Saved entries:
_____

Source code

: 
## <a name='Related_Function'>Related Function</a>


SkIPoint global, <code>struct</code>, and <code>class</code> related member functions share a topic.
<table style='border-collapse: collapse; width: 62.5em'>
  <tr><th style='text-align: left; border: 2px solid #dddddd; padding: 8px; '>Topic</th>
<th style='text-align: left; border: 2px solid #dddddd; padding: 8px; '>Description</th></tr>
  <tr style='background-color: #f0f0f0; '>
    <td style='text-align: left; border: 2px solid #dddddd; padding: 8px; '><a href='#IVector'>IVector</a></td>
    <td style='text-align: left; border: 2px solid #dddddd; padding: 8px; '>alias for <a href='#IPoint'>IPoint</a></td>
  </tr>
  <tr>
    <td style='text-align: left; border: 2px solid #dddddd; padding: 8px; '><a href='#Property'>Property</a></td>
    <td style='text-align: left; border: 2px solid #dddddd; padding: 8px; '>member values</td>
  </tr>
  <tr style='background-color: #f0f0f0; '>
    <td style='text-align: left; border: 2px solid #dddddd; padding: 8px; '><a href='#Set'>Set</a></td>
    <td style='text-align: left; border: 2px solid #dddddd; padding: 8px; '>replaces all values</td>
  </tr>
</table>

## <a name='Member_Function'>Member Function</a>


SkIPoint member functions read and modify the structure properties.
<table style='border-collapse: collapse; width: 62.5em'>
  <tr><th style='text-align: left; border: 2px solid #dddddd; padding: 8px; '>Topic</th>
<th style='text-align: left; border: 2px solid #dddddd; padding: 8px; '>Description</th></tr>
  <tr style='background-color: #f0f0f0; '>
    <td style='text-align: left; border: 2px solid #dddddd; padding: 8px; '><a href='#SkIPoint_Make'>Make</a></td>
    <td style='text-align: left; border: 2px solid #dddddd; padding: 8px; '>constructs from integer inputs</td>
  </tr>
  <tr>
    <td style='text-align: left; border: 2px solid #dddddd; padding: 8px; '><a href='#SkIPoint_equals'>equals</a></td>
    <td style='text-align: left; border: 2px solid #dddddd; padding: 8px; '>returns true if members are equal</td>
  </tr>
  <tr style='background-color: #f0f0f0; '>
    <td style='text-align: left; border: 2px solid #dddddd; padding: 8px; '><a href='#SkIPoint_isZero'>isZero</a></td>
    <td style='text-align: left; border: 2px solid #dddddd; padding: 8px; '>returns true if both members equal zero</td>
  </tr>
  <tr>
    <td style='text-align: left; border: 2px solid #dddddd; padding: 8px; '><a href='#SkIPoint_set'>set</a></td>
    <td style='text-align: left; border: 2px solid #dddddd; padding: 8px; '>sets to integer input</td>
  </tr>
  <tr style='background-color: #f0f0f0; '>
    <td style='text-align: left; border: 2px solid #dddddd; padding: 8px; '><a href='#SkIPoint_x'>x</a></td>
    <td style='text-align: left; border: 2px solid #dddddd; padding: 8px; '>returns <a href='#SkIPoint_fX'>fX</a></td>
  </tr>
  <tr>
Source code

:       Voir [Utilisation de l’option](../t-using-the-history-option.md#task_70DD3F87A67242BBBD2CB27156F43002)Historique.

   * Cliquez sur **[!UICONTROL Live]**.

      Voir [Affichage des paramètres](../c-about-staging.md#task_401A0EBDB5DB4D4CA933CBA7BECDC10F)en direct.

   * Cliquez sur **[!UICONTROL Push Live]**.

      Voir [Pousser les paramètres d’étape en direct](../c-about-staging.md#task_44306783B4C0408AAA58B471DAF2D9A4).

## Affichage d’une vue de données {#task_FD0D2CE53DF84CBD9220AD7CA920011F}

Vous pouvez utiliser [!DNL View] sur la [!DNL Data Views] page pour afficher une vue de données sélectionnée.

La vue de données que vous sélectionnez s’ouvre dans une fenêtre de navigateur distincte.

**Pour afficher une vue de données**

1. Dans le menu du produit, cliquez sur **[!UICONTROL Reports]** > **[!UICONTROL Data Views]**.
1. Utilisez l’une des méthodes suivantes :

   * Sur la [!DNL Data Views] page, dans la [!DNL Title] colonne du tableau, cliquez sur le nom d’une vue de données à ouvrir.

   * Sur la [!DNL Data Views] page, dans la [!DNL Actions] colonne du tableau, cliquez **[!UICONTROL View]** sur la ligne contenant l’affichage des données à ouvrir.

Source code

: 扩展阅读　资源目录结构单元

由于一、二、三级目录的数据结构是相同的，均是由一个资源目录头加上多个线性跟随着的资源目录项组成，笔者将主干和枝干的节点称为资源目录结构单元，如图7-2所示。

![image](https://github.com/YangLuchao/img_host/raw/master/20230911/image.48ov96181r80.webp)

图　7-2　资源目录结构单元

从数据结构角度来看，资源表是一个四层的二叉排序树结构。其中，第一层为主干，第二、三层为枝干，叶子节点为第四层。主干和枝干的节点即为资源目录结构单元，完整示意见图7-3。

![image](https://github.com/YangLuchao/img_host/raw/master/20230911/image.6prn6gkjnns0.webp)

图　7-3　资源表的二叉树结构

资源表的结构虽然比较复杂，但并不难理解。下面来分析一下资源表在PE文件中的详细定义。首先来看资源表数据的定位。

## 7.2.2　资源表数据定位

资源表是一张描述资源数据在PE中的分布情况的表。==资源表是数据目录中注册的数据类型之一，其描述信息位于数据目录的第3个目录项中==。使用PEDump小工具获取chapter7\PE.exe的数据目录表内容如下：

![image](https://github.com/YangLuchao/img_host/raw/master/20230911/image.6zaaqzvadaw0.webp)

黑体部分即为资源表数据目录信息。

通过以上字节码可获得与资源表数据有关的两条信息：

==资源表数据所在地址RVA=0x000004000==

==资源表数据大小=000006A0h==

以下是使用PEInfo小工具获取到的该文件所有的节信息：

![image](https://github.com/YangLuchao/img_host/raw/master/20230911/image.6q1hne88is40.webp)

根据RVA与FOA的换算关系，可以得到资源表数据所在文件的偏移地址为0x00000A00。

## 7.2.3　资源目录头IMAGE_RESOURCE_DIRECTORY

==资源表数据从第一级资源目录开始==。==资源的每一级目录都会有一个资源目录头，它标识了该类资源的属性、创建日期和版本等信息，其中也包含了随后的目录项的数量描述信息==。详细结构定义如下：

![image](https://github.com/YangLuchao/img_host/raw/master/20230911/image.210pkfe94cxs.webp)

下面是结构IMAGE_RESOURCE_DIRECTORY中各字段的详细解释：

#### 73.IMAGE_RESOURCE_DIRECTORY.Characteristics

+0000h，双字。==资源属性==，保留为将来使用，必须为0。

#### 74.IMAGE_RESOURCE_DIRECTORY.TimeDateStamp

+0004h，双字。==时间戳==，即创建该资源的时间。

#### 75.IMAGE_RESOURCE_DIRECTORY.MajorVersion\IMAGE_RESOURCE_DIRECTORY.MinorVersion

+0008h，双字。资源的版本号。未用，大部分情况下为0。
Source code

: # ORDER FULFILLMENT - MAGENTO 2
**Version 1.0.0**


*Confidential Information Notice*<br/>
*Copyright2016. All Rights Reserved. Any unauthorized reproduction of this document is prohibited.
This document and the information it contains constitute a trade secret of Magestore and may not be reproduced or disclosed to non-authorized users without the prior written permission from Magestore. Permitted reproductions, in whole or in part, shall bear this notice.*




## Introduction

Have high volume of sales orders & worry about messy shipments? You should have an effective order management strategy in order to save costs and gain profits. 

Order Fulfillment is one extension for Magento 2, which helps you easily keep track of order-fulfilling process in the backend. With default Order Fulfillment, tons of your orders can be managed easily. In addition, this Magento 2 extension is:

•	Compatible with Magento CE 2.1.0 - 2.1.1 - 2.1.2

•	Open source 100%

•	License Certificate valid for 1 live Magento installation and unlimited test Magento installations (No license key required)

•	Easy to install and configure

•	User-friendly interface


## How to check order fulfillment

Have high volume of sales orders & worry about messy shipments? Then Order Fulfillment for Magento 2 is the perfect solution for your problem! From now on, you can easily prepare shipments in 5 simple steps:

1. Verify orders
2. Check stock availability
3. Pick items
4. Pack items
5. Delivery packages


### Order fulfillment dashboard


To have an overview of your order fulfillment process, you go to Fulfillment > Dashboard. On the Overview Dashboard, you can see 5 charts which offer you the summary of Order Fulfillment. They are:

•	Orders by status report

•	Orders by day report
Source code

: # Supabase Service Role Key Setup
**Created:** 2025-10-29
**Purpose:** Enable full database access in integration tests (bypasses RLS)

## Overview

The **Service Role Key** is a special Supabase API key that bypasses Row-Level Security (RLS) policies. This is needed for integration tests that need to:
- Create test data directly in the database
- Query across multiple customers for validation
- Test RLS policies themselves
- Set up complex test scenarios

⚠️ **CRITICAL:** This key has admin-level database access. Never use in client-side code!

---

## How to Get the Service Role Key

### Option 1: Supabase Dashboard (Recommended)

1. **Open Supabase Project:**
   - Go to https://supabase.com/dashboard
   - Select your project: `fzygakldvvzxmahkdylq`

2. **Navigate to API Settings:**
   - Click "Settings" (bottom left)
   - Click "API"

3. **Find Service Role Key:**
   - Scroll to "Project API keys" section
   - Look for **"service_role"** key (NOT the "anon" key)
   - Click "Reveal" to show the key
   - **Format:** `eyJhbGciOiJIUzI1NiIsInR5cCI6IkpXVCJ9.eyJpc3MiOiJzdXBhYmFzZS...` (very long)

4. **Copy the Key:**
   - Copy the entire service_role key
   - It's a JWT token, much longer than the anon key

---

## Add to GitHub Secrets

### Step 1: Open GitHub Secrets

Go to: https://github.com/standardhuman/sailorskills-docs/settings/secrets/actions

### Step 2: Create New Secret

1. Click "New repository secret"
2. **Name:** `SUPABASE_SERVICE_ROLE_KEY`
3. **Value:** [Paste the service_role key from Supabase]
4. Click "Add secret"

_____

◆ **Directive**: Reproduce word for word the lines from the start of the material up to and including the line containing "## <a name='Related_Function'>Related".

◆ **Answer box**:
Source code

: 
## <a name='Related_Function'>Related Function</a>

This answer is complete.